### Excerpted data

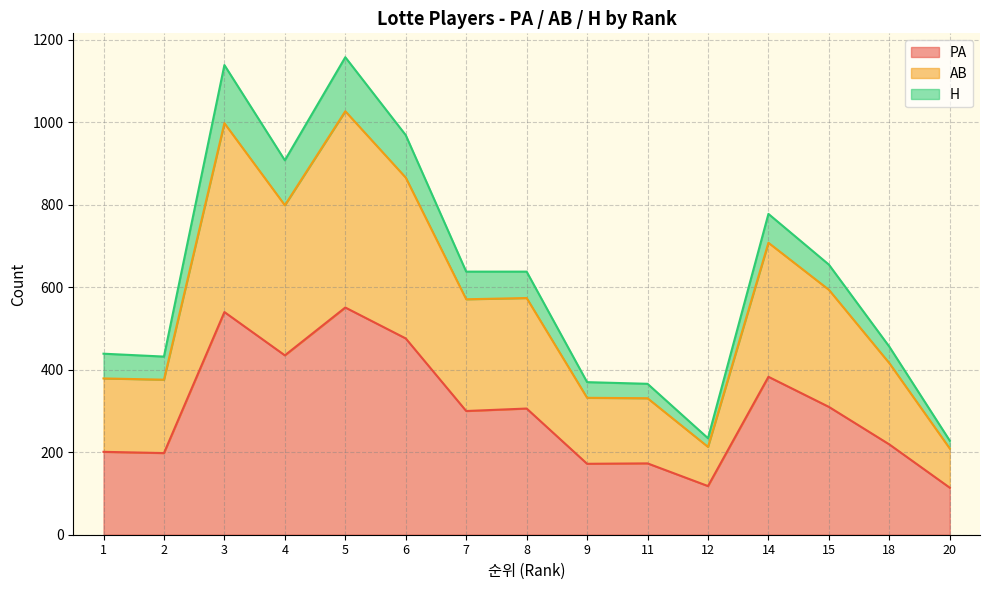

True or false: PA and AB cross at least once.

False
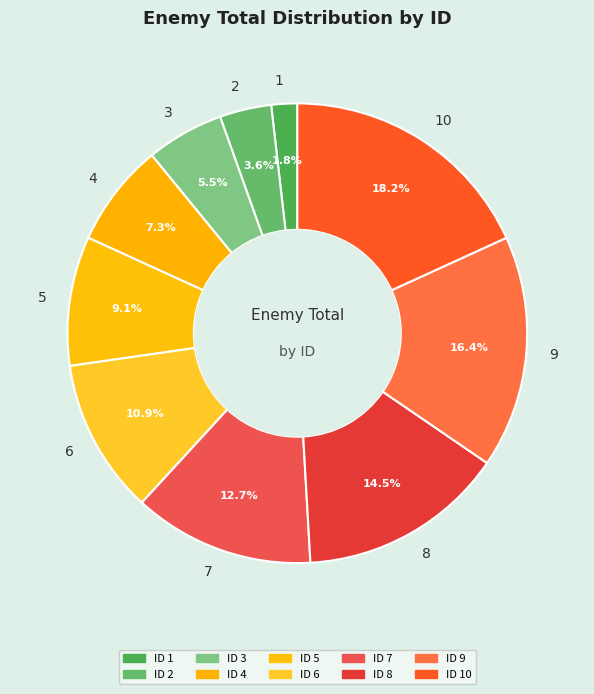

Which slice is the smallest?

1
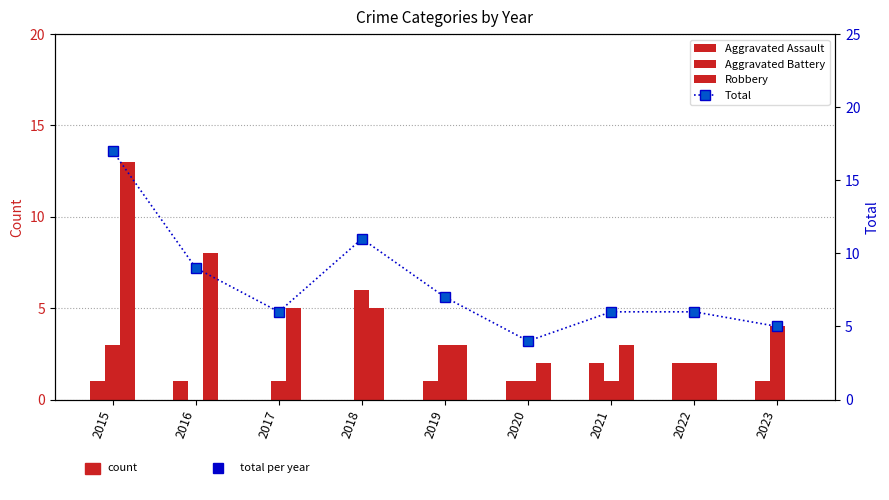

Rank the series by their maximum value, from highest to lowest.

Total, Robbery, Aggravated Battery, Aggravated Assault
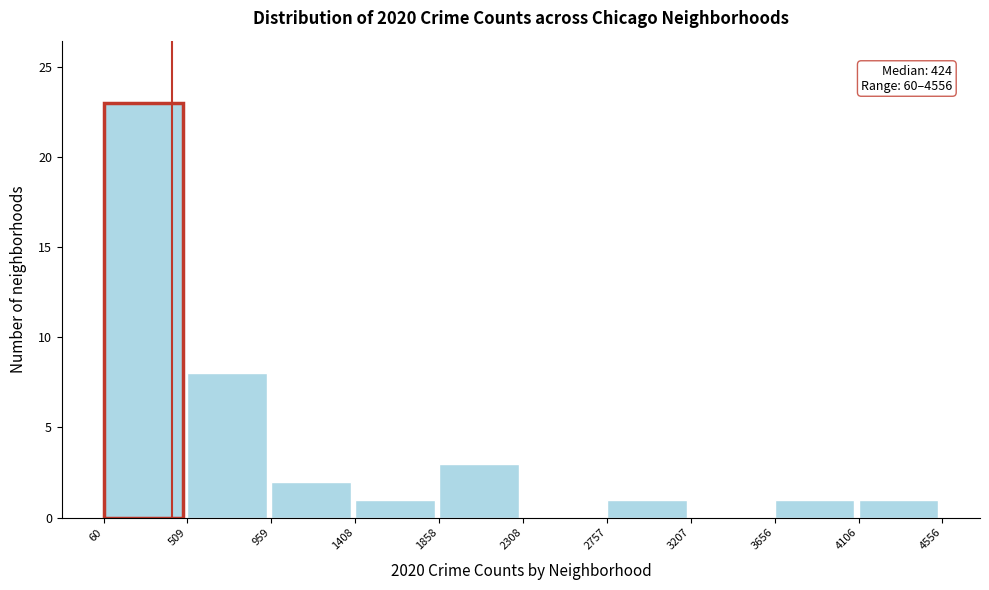

Which range on the x-axis has the tallest bar?

60 to 509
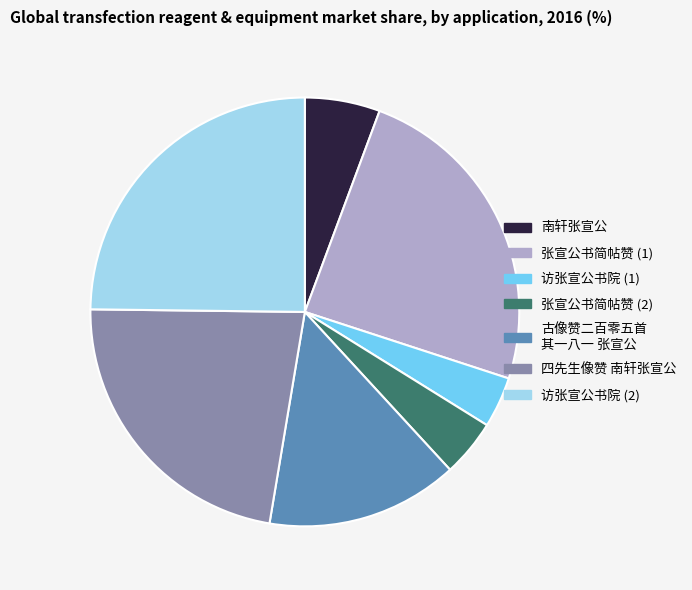

Is there a majority slice in this chart?

No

### Exercise brief
Reproduce the entries word for word, starting at the line that contains "Total, Robbery, Aggravated" and ending at the last line of the entries, with both ends included. Leave the pictures out of your answer.

### Task result
Total, Robbery, Aggravated Battery, Aggravated Assault

Which range on the x-axis has the tallest bar?

60 to 509

Is there a majority slice in this chart?

No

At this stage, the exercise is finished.